PASSAGE SHOWN:
━━━━

If the filing person has previously filed a statement on Schedule 13G to
report the acquisition that is the subject of this Schedule l3D, and is
filing this schedule because of Rule 13d-1(e), 13d-1(f) or 13d-1(g), check
the following box [ ].









                   (Continued on following pages)

                        (Page 1 of 4 Pages)



<PAGE>
CUSIP No. 832688 20 4                13D                  Page 2 of 4 Pages
                                Amendment No. 1

1.   Name of reporting person

     Charlene A. Gondek


2.  Check the appropriate box if a member of a group  (a)[ ]  (b)[ ]


3.  SEC use only.


4.  Source of funds.

      PF

5.  Check box if disclosure of legal proceedings is required pursuant to
    Items 2(d) or 2(e) [ ]

6.  Citizenship or place of organization

      U.S. Citizen

7.  Number of shares beneficially owned by each reporting person with sole
voting power

      1,742,498 shares (87,124 shares after giving effect to 1-for-20 reverse
      stock split on May 24, 1999)

8.  Number of shares beneficially owned by each reporting person with shared
voting power

      -0-

9.  Number of shares beneficially owned by each reporting person with sole
dispositive power.

      1,742,498 shares (87,124 shares after giving effect to 1-for-20 reverse
      stock split on May 24, 1999)

10. Number of shares beneficially owned by each reporting person with shared
dispositive power

      -0-

11. Aggregate amount beneficially owned by each reporting person.

      1,742,498 shares (87,124 shares after giving effect to 1-for-20 reverse
      stock split on May 24, 1999)

━━━━

INFORMATION SUPPLIED:
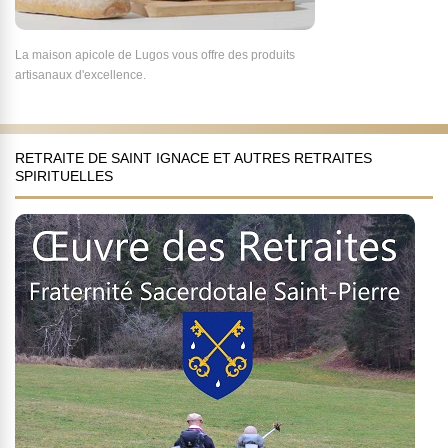
La maison apicole de Lugos vous offre des produits
artisanaux d'excellence.
RETRAITE DE SAINT IGNACE ET AUTRES RETRAITES
SPIRITUELLES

━━━━

WHAT YOU SHOULD DO:
Continue the Schedule 13D filing for Charlene A. Gondek above, starting right after its last line.

RESPONSE:
12. Check box if the aggregate amount in Row 11 excludes certain shares [ ]

13. Percent of class presented by amount in Row 11

      3.8%

14. Type of reporting person

      IN

<PAGE>
                                                          Page 3 of 4 Pages

Item 1. Security and Issuer

         This schedule relates to shares of common stock, $.01 par value
        ("Common Stock") of SMTEK International, Inc., a Delaware
        corporation (the "Company"), whose principal executive offices are
        located at 2151 Anchor Court, Thousand Oaks, CA 91320.

Item 2. Identity and Background.

        The name of the person filing this schedule is Charlene A. Gondek.
        No change is made hereby to the information previously provided for
        Item 2 (a) through (f) in Ms. Gondek's Schedule 13D filed on August
21, 1998.

Item 3. Source and Amount of Funds or Other Consideration.

        No change is made hereby to the information previously provided for
        this item in Ms. Gondek's Schedule 13D filed on August 21, 1998.

Item 4. Purpose of Transaction

        No change is made hereby to the information previously provided for
        this item in Ms. Gondek's Schedule 13D filed on August 21, 1998.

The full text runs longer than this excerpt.